### TO-DO ITEM:
Output all of the data below without changing a word, and exclude the pictures.

(Extracted records)
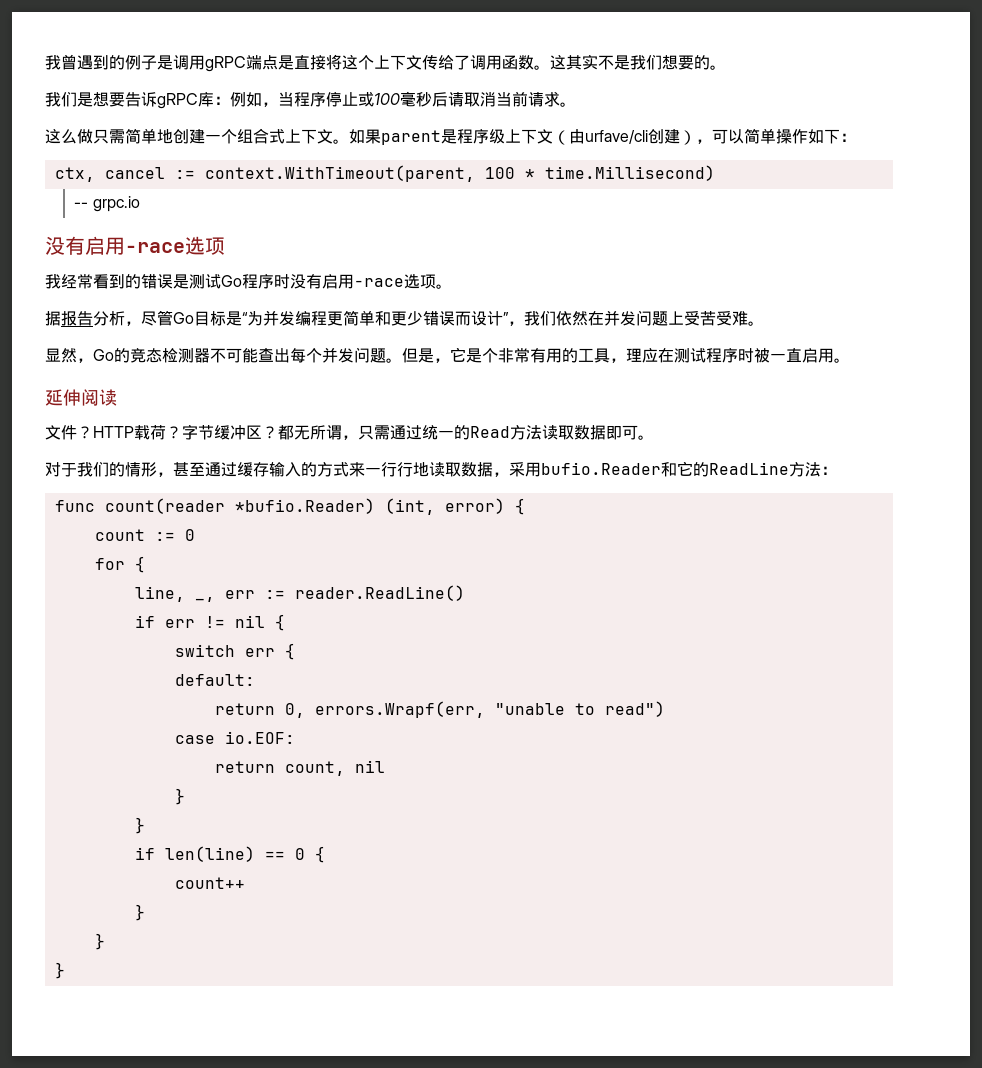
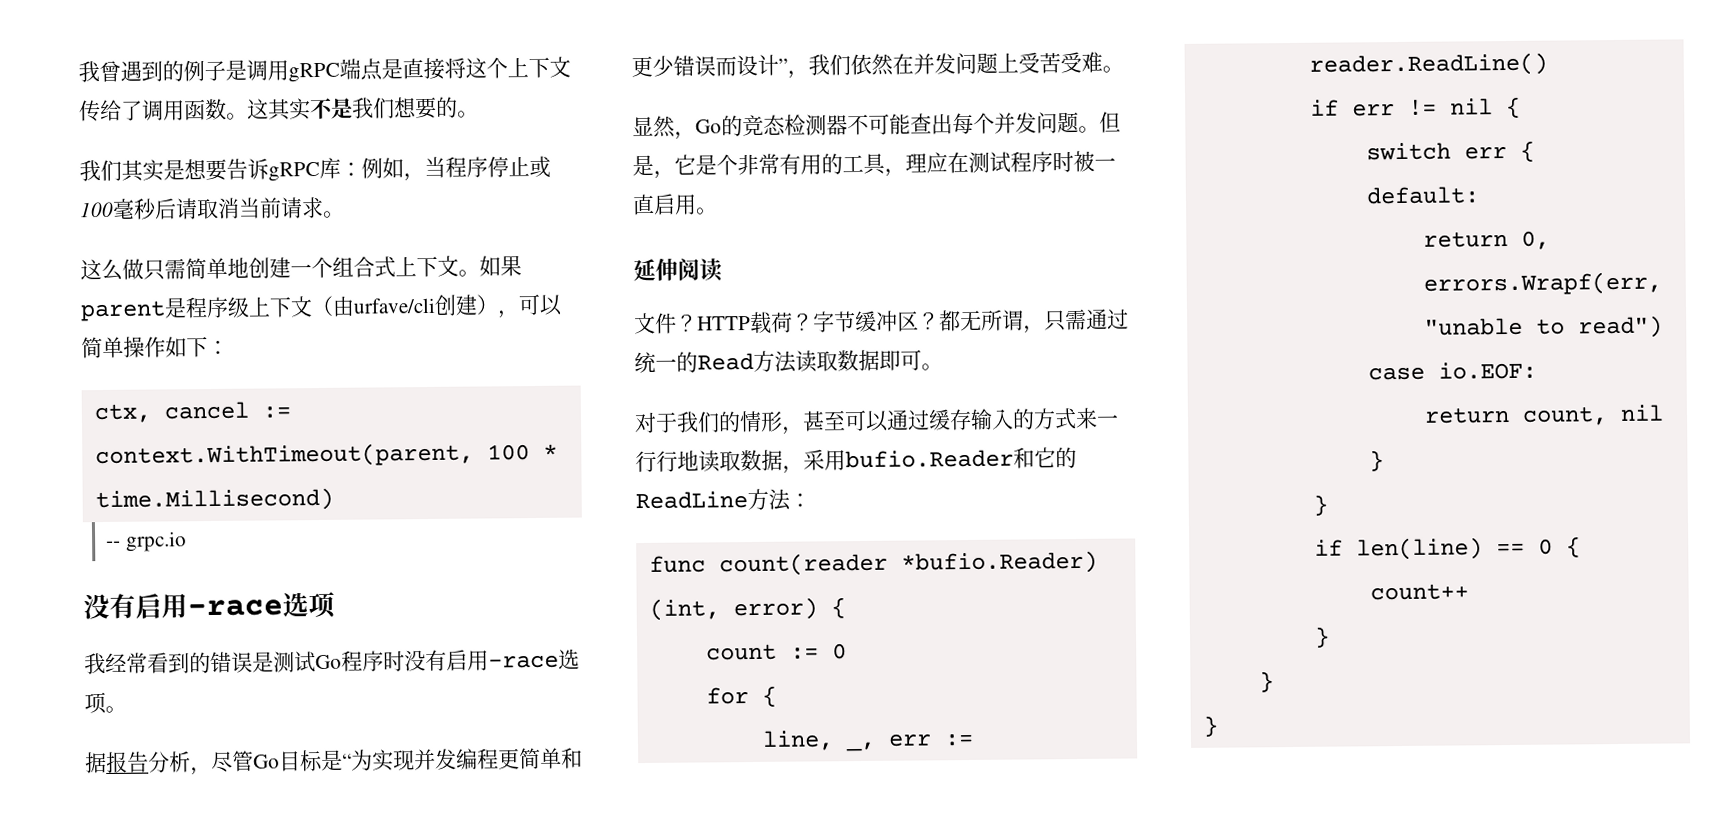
(77, 99) none -> [121,159,164,182] 其实
(263, 318) none -> [372,749,415,772] 实现
(205, 469) none -> [844,409,889,432] 可以

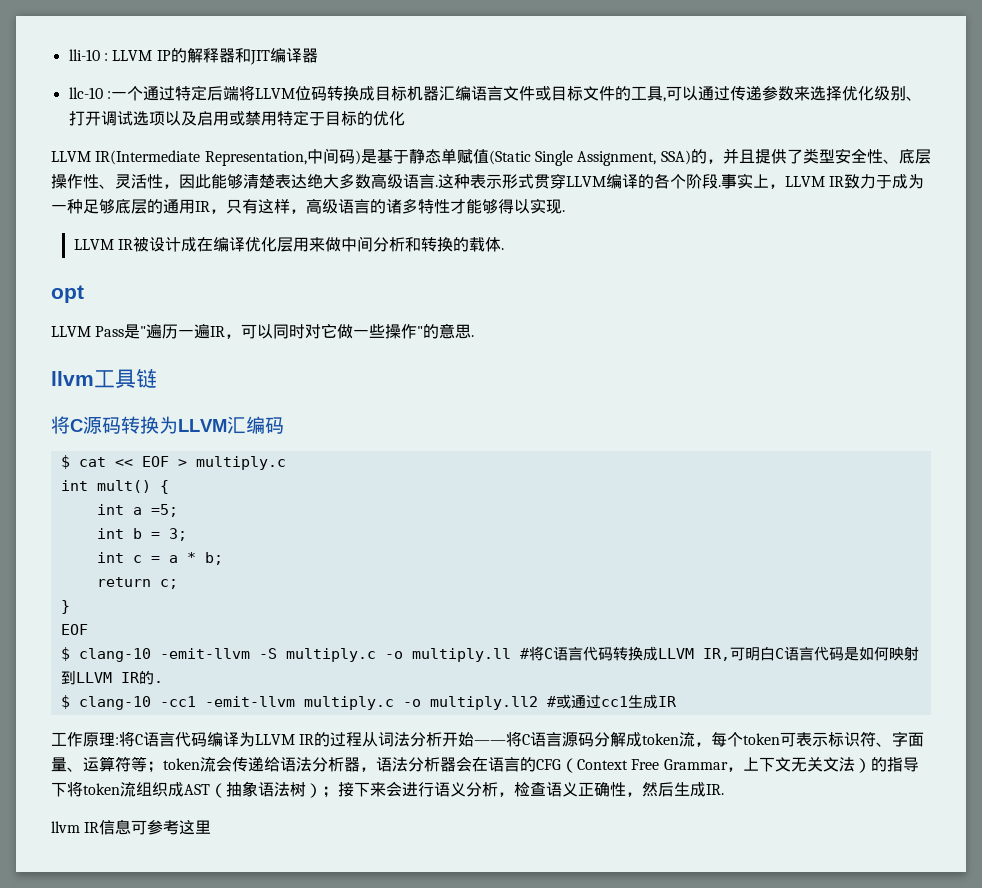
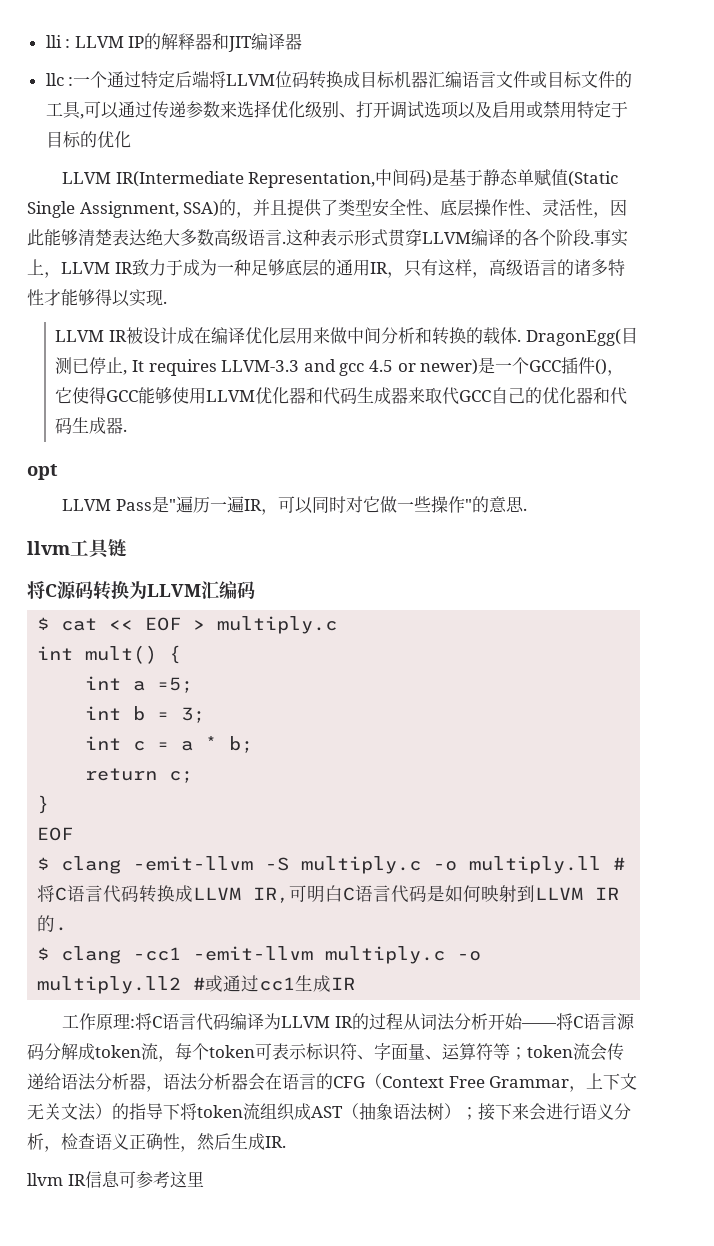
[68,49,100,61] lli-10 -> [45,35,62,48] lli
[68,87,103,99] llc-10 -> [45,73,64,86] llc
(504, 249) none -> [525,327,638,346] [55,357,625,376] [55,387,628,405] [55,417,128,434] DragonEgg(目测已停止, It requires LLVM-3.3 and gcc 4.5 or newer)是一个GCC插件()，它使得GCC能够使用LLVM优化器和代码生成器来取代GCC自己的优化器和代码生成器.
[78,648,151,662] clang-10 -> [61,856,122,874] clang
[78,696,151,710] clang-10 -> [61,946,122,964] clang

### YOUR RESPONSE:
(77, 99) none -> [121,159,164,182] 其实
(263, 318) none -> [372,749,415,772] 实现
(205, 469) none -> [844,409,889,432] 可以

[68,49,100,61] lli-10 -> [45,35,62,48] lli
[68,87,103,99] llc-10 -> [45,73,64,86] llc
(504, 249) none -> [525,327,638,346] [55,357,625,376] [55,387,628,405] [55,417,128,434] DragonEgg(目测已停止, It requires LLVM-3.3 and gcc 4.5 or newer)是一个GCC插件()，它使得GCC能够使用LLVM优化器和代码生成器来取代GCC自己的优化器和代码生成器.
[78,648,151,662] clang-10 -> [61,856,122,874] clang
[78,696,151,710] clang-10 -> [61,946,122,964] clang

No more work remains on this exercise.